My most recent sunk cost fallacy

So I have this mini PC in my office that I use for various personal apps and data, stuff I don’t want on my laptop in case that goes missing, gets confiscated or nicked, etc, when I travel. Ultra-cautious, moi?

Dell Inspiron 3050

Dell Inspiron 3050

It’s a Dell Inspiron 3050, second hand, bought off of eBay, that I’ve maxed out the RAM and to which I’ve added a 240GB SATA SSD out of another laptop when I’d boosted its drive to 512GB. A grand total expenditure of $190, if I recall. Didn’t have to be ultra-fast or anything, I don’t use it for work-related stuff like writing/compiling code. Running all the time, backed up once a day onto my NAS with Acronis True Image.  Everything’s been working fine for the last 18 months, until … boom, I get a blue screen of death (BSOD) with “Automatic Repair couldn’t repair your PC”. Er, wut?

I reboot, start using the PC again for some normal tasks and after a few minutes (or 10, or 20), it freezes for a few minutes and up comes the same BSOD.

I go to Google and start investigating with some searches. Click on Advanced options say a couple of results and do X. I do but nothing happens and I have to physically power off the PC.

Run sfc /scannow to clean up your Windows installation say another couple of results. I do, but still eventually get the BSOD.

It’s probably caused by some issue with the drive say a couple more, so run chkdsk /r c:. I do, however that requires a reboot, but then gets stuck at 12%, requiring another physical power off, and subsequently another BSOD.

As part of True Image, Acronis ship a bunch of tools, including a drive cleaner. I start that off, but in due course up comes the BSOD.

I was starting to get way irritated by this time. It certainly seemed like the SSD was at fault, some logical sector was dead, or some physical chip was malfunctioning. If only I could get chkdsk to complete and mark whatever it was as not useable, and then I would…

[freezeframe]

I stopped. How long had I been going at this? I brought up Amazon. A replacement 240GB SATA SSD from Kingston was – get this – $30. Acronis True Image has a tool to create a bootable USB drive that could then be used to recover the full drive partition from a backup, and I’d religiously been backing up the complete partition for the last 18 months.

In essence, I’d slipped into a sunk cost fallacy.
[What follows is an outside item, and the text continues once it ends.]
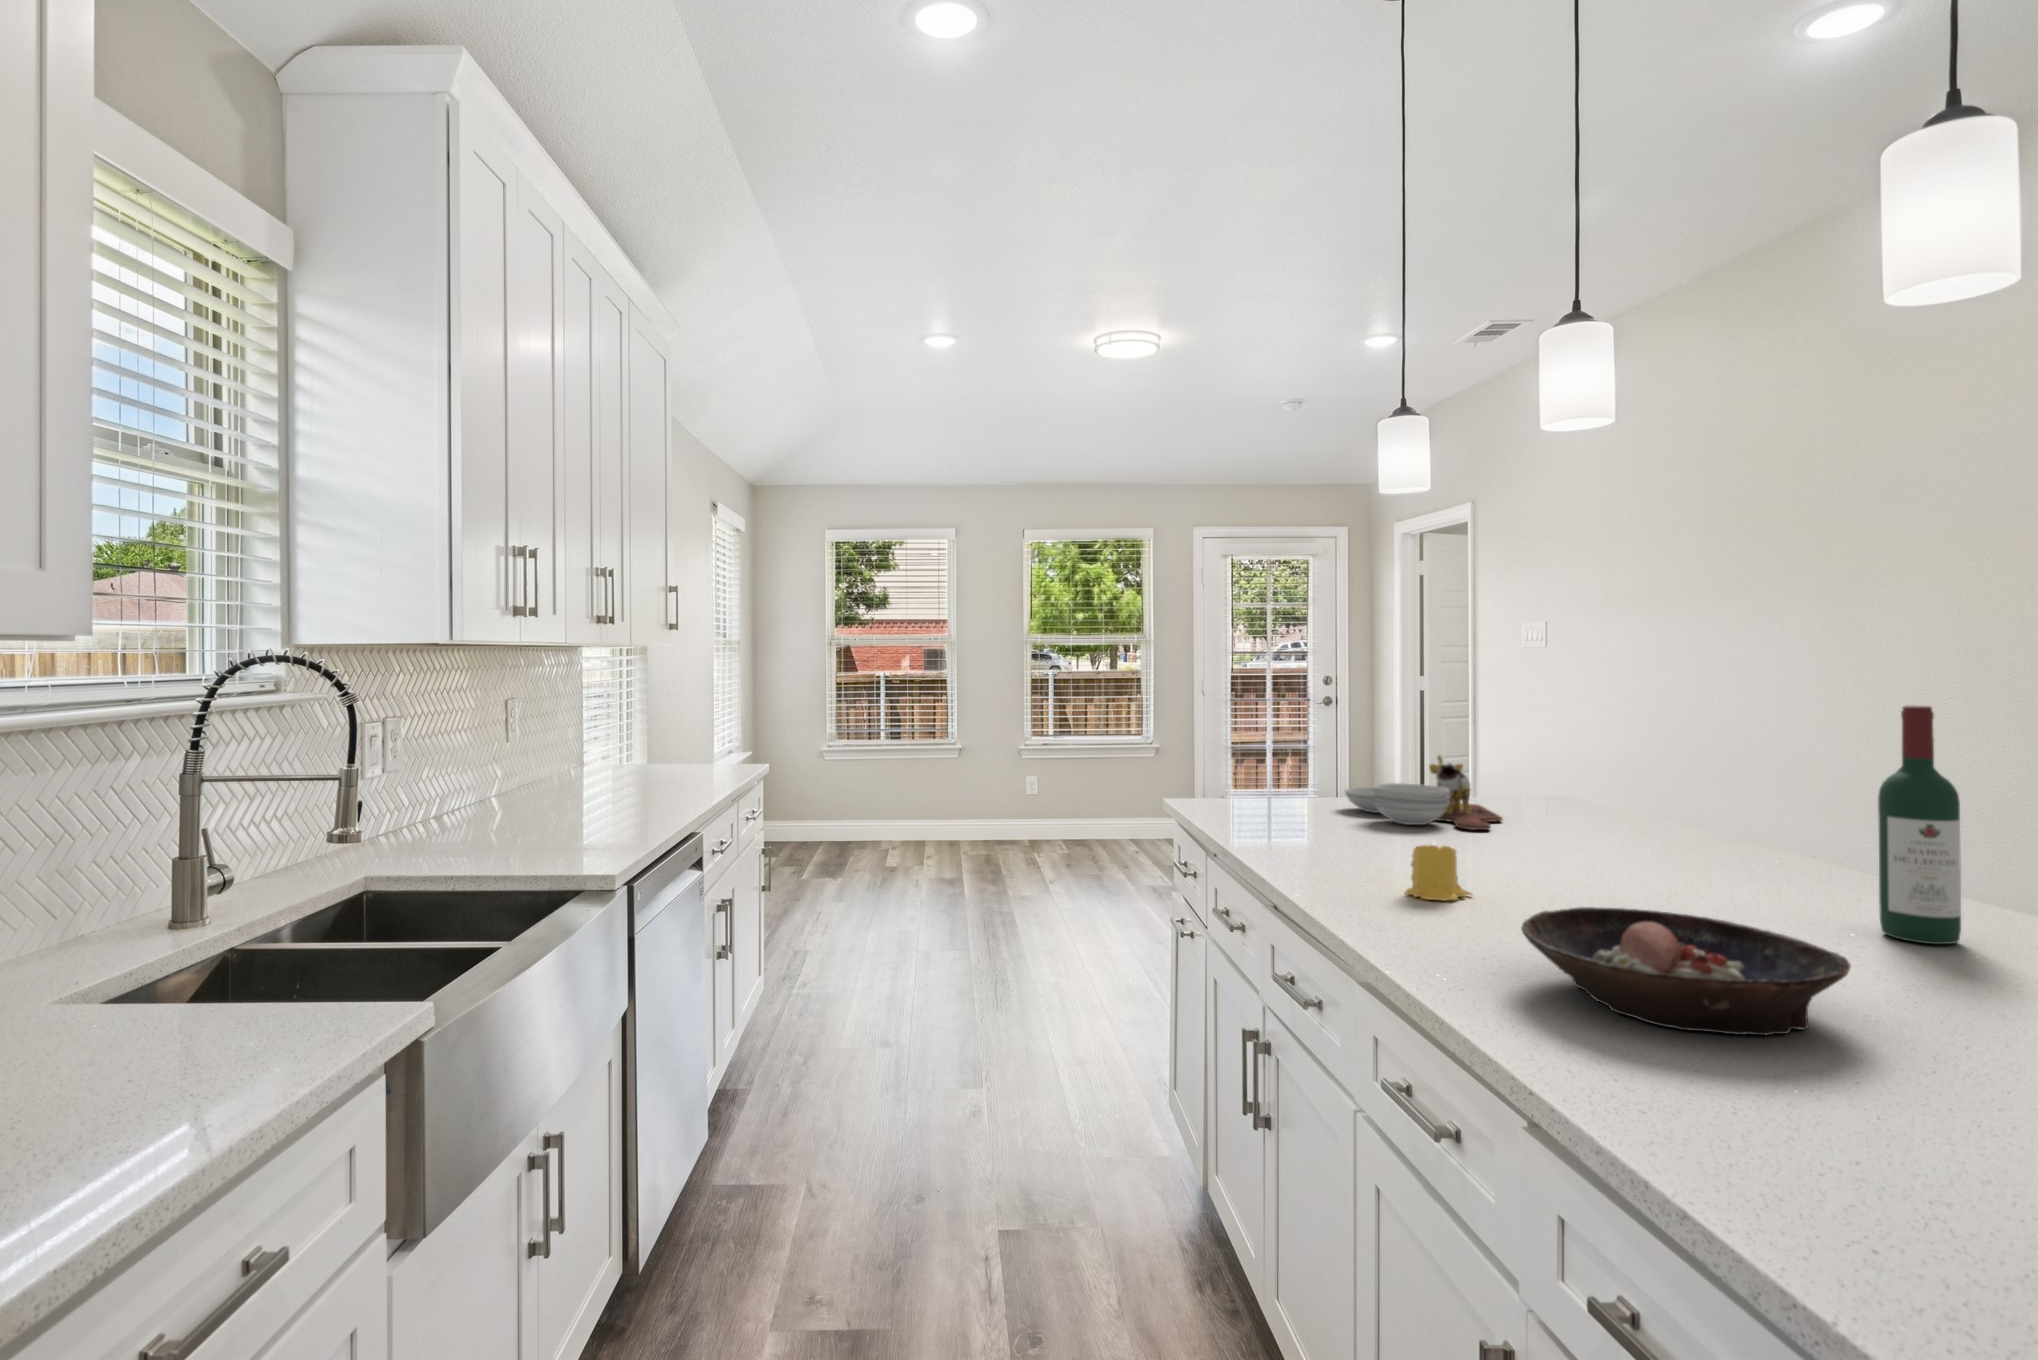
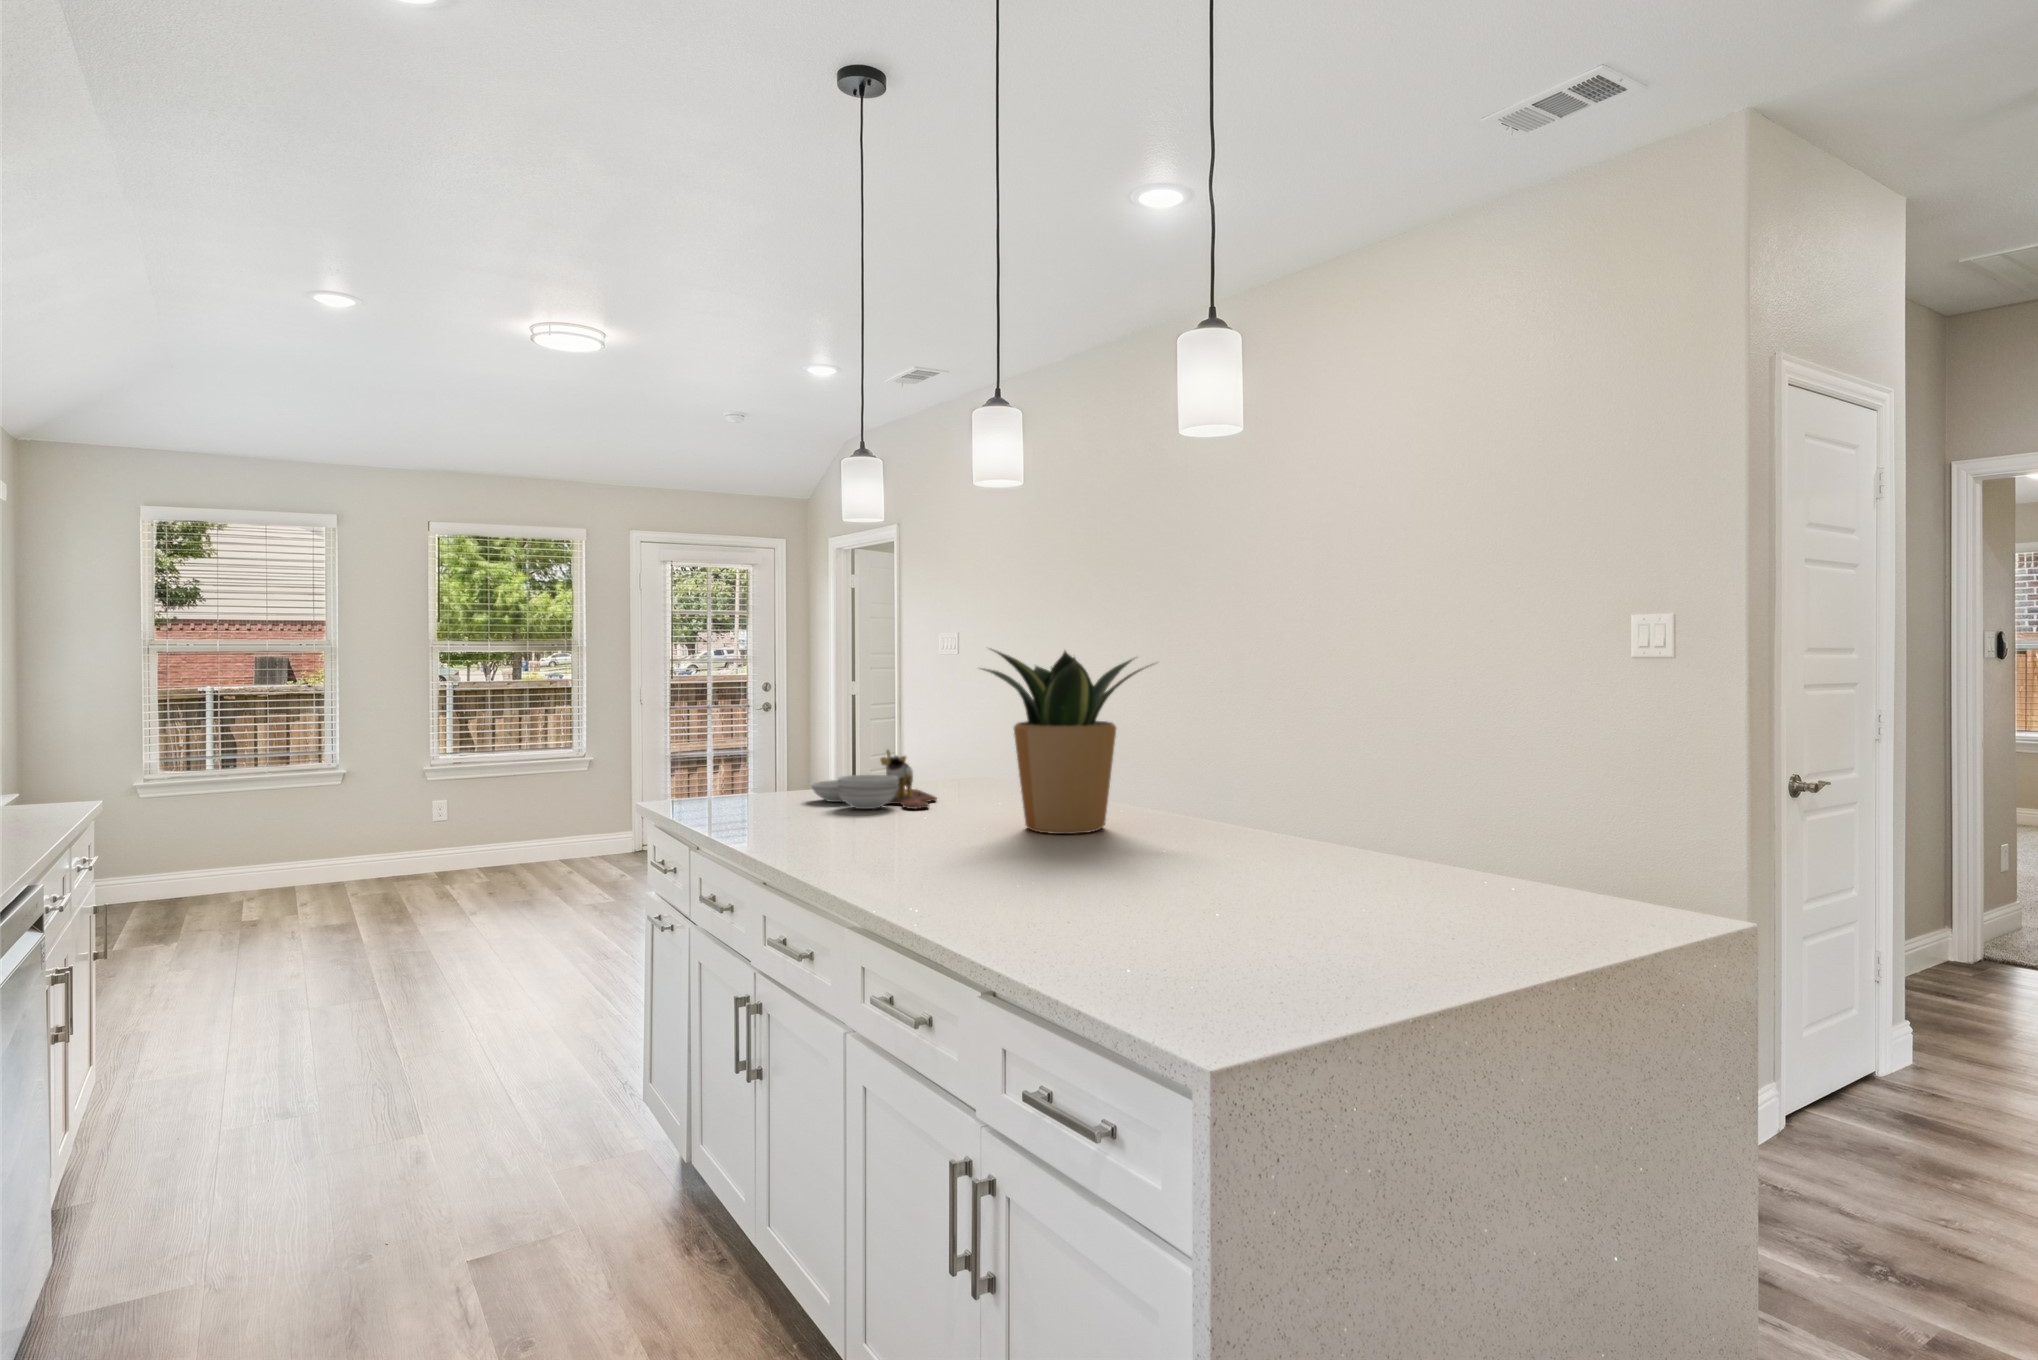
potted plant: none [1551,631,1851,888] -> present [982,650,1148,834]
wine bottle: present [1878,705,1961,944] -> none [1172,699,1212,853]
candle: present [1405,844,1472,901] -> none [876,813,926,861]
bowl: present [1521,907,1851,1035] -> none [969,846,1154,917]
Because this PC had been working just fine, because I’d now spent so much time (a few hours by this stage, over a couple of days) on various “solutions” to get it working again, I just didn’t want to let go. Maybe the next solution would work! Maybe if I did B then A, instead of A then B, it’d solve the problem! Maybe that solution on page 3 of the Google results was the one for this situation! I’d sunk so much time and effort into getting it working again, surely expending just a little bit more would bring in the result I wanted. I couldn’t let go of all that struggle. And yet, and yet, the whole damn thing only cost me $190, 18 months ago. JUST PUT THAT SUNK COST ASIDE, BUCKNALL!

I ordered the new drive (Amazon Prime even shipping it overnight for free), replaced the drive in the PC, booted from the USB drive, pointed Acronis at the most recent full backup, and let it chug away for 20, 25 minutes or so. After that, everything worked just fine and the issue had disappeared along with that naff old drive. Ace!

So the moral of this tale is, be aware of your own sunk cost fallacies. Just because you’ve spent time, money, effort on something and it’s not working as you’d wish, doesn’t mean that all will be well with just a teensy bit more time, money, and effort. Recognize that what you currently have is some kind of emotional investment in that thing you’re trying to accomplish, not a rational or sensible investment. Sometimes the best bet really is to draw a line under what you’d done so far, and just start over.